I'm glad that the state government has taken a step in the right direction, but the situation on the ground as you describe it still doesn't sound very friendly. There's enough risks in investment and business (that is, property development) as it is without needing to fight City Hall on top of it.

> Obtaining the necessary land and building permits is still extremely expensive.

Land I understand, since it's of a fixed supply in a highly desired area, but there's no reason why permitting should be so burdensome if policy intent is to foster more building.

Billionaires don’t seem to have trouble doing illegal things when it comes to tax evasion, securities fraud, and the like. Some random municipal zoning board would be child’s play with their resources.

The proof of this is that the rich regularly manipulate zoning laws. Look at what Google and Apple did to Palo Alto.

Violating a random municipal zoning board’s orders by building something without the necessary permits is a clear cut violation that is easy to spot that you cannot use plausible deniability for.

The US is not that corrupt yet. The billionaire might be able to bribe the zoning board members, but it would be pretty sacrificial of one’s self to risk a felony just to watch the building’s freshly laid foundation get destroyed, because that is only how far one might get without the cops getting involved.
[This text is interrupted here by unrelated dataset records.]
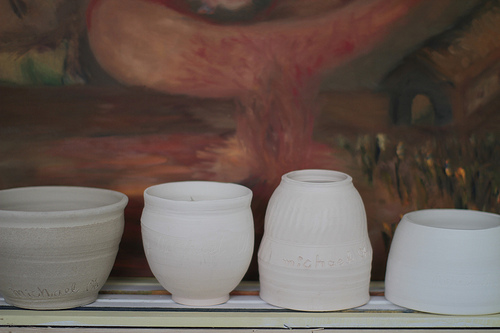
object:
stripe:
[98, 289, 385, 297]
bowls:
[141, 180, 255, 307]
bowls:
[257, 168, 374, 311]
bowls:
[384, 208, 500, 316]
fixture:
[0, 278, 497, 333]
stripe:
[1, 324, 500, 332]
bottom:
[282, 168, 353, 187]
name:
[280, 247, 367, 269]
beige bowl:
[0, 185, 129, 311]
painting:
[1, 0, 500, 283]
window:
[465, 67, 499, 117]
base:
[257, 290, 372, 313]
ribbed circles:
[0, 214, 126, 263]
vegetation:
[340, 132, 500, 215]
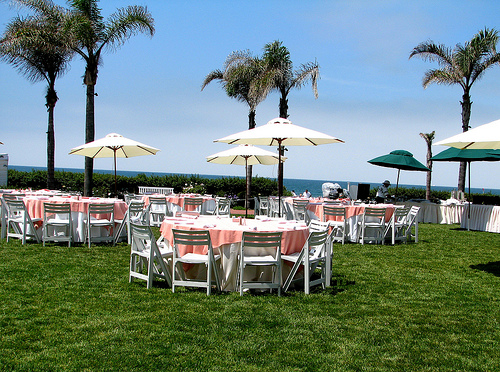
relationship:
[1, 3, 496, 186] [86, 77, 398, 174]
sky has clouds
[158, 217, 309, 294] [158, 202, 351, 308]
table on table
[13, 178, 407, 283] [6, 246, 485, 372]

Imprisonment is to keep people moving along, or deter them from coming.

Housing is more expensive because of the opposite, it incentives everyone to come get it.
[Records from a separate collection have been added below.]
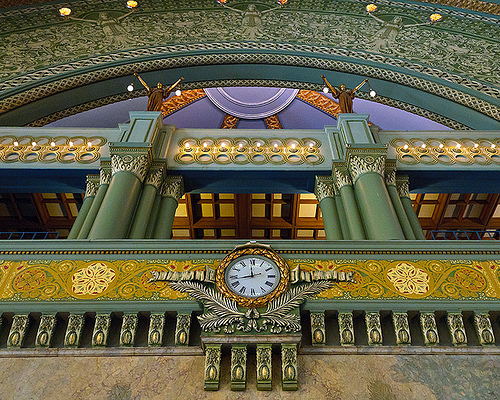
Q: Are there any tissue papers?
A: No, there are no tissue papers.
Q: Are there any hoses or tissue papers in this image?
A: No, there are no tissue papers or hoses.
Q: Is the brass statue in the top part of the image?
A: Yes, the statue is in the top of the image.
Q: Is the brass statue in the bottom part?
A: No, the statue is in the top of the image.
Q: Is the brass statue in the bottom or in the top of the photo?
A: The statue is in the top of the image.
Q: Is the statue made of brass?
A: Yes, the statue is made of brass.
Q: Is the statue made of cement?
A: No, the statue is made of brass.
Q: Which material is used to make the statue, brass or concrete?
A: The statue is made of brass.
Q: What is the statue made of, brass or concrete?
A: The statue is made of brass.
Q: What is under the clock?
A: The leaves are under the clock.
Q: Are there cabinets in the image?
A: No, there are no cabinets.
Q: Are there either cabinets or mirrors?
A: No, there are no cabinets or mirrors.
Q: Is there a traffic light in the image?
A: No, there are no traffic lights.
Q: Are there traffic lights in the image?
A: No, there are no traffic lights.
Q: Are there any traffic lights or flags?
A: No, there are no traffic lights or flags.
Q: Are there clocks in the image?
A: Yes, there is a clock.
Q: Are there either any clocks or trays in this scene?
A: Yes, there is a clock.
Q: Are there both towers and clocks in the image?
A: No, there is a clock but no towers.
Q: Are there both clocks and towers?
A: No, there is a clock but no towers.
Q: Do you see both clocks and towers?
A: No, there is a clock but no towers.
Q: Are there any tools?
A: No, there are no tools.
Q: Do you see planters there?
A: No, there are no planters.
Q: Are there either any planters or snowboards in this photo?
A: No, there are no planters or snowboards.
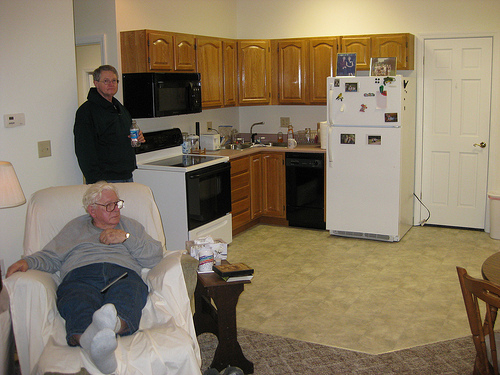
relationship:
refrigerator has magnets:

On a federal level, housing and healthcare might be cheaper than imprisonment. But what is even cheaper (in the short run) is ignoring it altogether.
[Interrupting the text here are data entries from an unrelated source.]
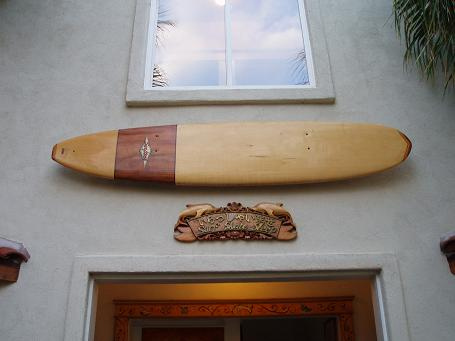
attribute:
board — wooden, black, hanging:
[31, 91, 426, 230]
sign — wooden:
[171, 209, 299, 263]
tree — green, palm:
[403, 16, 453, 56]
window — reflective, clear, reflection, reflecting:
[146, 5, 324, 99]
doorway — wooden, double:
[87, 249, 347, 326]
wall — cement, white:
[41, 34, 105, 105]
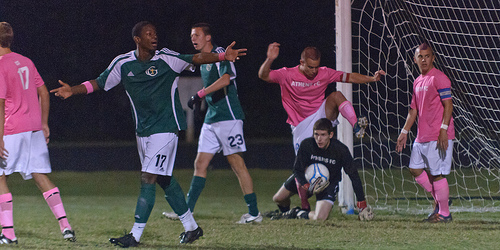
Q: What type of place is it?
A: It is a field.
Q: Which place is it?
A: It is a field.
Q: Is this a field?
A: Yes, it is a field.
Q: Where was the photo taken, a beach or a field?
A: It was taken at a field.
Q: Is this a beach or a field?
A: It is a field.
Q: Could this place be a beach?
A: No, it is a field.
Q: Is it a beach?
A: No, it is a field.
>I personally don’t understand why the some exceptionally wealthy billionaire in California doesn’t solve the homelessness problem themselves, expending some mere fraction of their net worth (i.e., the value of a couple bucks to the rest of us).

Because the problem is far more expensive than any single billionaire or even group of billionaires entire net worth. Even if they could handle just California's population. there are 290M people in the rest of the country, and a significant portion who would not mind coming to California for free housing.

Here is SLC’s program, including all the community work they have to do to mollify the NIMBYs:

https://www.npr.org/2022/11/06/1134230388/village-salt-lake-...

Median rent in SLC: 1.8k/mo, 21.6k/yr

Federal prison: ~39k/yr

https://www.federalregister.gov/documents/2021/09/01/2021-18...

Median rent in CA: 2.9k/mo, 34.8k/yr (according to Zillow)

CA prison: 106k/yr (!)

https://lao.ca.gov/policyareas/cj/6_cj_inmatecost

Incarcerating the homeless is not an economic decision, it’s an emotional one. Society doesn’t mind wasting endless amounts of money doing it, because the cruelty is the point.

I feel like the induced demand portion of my argument is being ignored.

CA prison might be 3x expensive per year, but would CA be looking to house 3x or more people if they offered free housing?

All law enforcement is not economical in this approach, when you are pricing only immediate costs. E.g. prosecuting a murderer is a complete loss of hundreds of thousands dollars if not millions. And we are not even getting the victim back for all these money spent.
Murderers aren’t really representative of the homeless.

Bear in mind mere homelessness is not unequivocally a crime in the states, see Martin v. Boise (2020 or so).